## YOUR TASK
Scan the records for "widget". Report each line that includes it.

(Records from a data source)
------------------------------------------------------------
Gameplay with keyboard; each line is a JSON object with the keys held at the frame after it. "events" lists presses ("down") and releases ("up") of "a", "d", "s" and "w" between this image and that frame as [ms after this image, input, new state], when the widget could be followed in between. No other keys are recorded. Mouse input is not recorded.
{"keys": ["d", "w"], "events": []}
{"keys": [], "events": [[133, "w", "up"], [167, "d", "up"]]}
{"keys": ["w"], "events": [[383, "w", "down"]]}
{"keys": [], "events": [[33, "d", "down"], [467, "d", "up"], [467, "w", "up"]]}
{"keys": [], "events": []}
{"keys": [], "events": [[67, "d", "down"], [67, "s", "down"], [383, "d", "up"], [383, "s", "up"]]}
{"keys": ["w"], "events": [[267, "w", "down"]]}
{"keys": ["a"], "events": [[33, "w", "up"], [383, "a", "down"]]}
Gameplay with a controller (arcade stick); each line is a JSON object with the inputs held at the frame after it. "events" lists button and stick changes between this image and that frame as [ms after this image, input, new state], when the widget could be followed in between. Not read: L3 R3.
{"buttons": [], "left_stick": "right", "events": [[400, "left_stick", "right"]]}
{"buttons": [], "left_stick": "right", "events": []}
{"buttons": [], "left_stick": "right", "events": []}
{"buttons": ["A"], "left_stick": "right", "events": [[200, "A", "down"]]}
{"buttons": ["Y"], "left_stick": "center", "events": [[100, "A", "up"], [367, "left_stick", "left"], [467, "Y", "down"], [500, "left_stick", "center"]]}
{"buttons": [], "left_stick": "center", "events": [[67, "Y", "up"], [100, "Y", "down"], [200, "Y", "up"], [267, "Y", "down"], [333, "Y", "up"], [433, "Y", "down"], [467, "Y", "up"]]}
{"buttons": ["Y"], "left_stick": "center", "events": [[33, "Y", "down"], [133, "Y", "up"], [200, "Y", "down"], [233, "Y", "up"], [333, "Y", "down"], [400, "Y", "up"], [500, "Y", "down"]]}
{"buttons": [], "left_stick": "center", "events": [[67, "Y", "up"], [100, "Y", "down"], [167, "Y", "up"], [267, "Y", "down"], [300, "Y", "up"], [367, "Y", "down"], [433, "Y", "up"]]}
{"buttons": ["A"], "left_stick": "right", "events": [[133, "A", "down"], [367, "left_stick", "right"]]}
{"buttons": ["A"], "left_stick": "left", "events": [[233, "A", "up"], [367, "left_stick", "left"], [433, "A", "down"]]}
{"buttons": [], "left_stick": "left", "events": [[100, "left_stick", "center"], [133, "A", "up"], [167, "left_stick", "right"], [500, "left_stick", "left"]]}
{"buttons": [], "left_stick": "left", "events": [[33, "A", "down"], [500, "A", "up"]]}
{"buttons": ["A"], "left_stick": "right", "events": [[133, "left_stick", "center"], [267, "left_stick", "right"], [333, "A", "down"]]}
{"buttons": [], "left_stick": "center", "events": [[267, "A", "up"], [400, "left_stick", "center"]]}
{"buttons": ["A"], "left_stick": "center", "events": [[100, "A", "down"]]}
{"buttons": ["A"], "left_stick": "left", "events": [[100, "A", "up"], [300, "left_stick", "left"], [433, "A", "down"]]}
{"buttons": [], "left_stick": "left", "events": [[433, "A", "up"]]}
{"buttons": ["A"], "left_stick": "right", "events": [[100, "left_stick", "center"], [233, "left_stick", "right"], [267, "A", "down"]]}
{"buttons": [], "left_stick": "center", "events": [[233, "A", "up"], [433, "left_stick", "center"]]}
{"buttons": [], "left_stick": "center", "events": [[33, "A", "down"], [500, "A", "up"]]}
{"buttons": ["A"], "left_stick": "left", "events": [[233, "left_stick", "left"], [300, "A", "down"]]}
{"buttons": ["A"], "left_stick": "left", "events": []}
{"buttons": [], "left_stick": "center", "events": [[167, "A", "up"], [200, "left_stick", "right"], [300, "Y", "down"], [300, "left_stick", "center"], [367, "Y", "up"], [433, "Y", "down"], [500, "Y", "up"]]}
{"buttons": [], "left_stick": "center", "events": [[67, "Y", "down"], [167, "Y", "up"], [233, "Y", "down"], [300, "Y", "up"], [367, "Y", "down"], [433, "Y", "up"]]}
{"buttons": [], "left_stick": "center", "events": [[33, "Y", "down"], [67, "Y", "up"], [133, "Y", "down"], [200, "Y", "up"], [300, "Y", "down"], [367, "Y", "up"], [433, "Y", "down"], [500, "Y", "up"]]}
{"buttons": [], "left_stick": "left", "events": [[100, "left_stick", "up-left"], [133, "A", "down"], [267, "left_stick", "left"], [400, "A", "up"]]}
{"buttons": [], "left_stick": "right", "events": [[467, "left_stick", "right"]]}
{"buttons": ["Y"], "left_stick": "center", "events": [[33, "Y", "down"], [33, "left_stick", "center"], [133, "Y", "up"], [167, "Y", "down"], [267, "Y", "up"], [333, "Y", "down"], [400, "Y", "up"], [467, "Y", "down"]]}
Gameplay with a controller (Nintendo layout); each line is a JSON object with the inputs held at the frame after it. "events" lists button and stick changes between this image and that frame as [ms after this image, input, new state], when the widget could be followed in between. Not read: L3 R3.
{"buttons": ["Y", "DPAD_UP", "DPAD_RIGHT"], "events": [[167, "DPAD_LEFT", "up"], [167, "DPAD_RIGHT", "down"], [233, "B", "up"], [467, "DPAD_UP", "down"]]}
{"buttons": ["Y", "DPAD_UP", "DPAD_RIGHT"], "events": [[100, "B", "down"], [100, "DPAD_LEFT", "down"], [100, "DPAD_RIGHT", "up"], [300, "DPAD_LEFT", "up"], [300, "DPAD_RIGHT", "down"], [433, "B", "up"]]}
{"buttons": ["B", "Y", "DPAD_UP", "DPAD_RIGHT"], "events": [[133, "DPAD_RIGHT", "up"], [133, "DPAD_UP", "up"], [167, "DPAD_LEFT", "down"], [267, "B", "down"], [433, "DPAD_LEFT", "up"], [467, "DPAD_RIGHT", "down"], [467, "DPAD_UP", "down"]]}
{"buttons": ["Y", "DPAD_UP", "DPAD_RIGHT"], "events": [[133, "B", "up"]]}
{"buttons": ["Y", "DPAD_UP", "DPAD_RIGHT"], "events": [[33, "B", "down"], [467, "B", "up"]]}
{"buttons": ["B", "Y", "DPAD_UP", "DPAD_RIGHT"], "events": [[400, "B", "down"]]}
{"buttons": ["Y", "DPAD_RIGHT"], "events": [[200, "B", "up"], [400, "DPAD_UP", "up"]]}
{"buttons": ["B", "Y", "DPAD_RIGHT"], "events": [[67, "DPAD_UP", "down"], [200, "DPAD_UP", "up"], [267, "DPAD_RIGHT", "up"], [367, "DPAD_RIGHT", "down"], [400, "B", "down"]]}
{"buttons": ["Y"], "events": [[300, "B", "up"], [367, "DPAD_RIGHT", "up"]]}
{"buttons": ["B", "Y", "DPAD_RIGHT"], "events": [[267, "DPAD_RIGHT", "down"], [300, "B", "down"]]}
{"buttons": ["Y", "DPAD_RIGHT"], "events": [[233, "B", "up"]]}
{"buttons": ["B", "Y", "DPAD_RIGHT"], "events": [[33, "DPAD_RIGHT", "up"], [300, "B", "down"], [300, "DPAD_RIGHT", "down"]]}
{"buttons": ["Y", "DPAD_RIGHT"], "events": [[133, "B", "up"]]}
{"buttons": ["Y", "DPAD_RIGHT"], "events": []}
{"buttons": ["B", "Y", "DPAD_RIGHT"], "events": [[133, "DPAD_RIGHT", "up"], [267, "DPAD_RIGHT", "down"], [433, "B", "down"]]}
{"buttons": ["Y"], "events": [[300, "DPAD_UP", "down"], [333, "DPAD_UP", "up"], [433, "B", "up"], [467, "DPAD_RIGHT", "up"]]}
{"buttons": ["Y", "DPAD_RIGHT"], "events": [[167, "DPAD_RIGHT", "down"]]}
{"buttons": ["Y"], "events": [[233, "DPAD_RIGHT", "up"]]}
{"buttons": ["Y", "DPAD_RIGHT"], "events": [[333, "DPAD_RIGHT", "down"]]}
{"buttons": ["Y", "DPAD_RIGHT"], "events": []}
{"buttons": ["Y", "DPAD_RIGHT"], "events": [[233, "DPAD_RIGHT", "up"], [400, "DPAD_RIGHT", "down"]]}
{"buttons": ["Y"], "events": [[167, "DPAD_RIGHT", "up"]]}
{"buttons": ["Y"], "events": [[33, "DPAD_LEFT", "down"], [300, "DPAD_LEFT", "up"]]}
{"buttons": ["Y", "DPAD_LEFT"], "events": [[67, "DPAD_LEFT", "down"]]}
------------------------------------------------------------
## EXERCISE RESPONSE
Gameplay with keyboard; each line is a JSON object with the keys held at the frame after it. "events" lists presses ("down") and releases ("up") of "a", "d", "s" and "w" between this image and that frame as [ms after this image, input, new state], when the widget could be followed in between. No other keys are recorded. Mouse input is not recorded.
Gameplay with a controller (arcade stick); each line is a JSON object with the inputs held at the frame after it. "events" lists button and stick changes between this image and that frame as [ms after this image, input, new state], when the widget could be followed in between. Not read: L3 R3.
Gameplay with a controller (Nintendo layout); each line is a JSON object with the inputs held at the frame after it. "events" lists button and stick changes between this image and that frame as [ms after this image, input, new state], when the widget could be followed in between. Not read: L3 R3.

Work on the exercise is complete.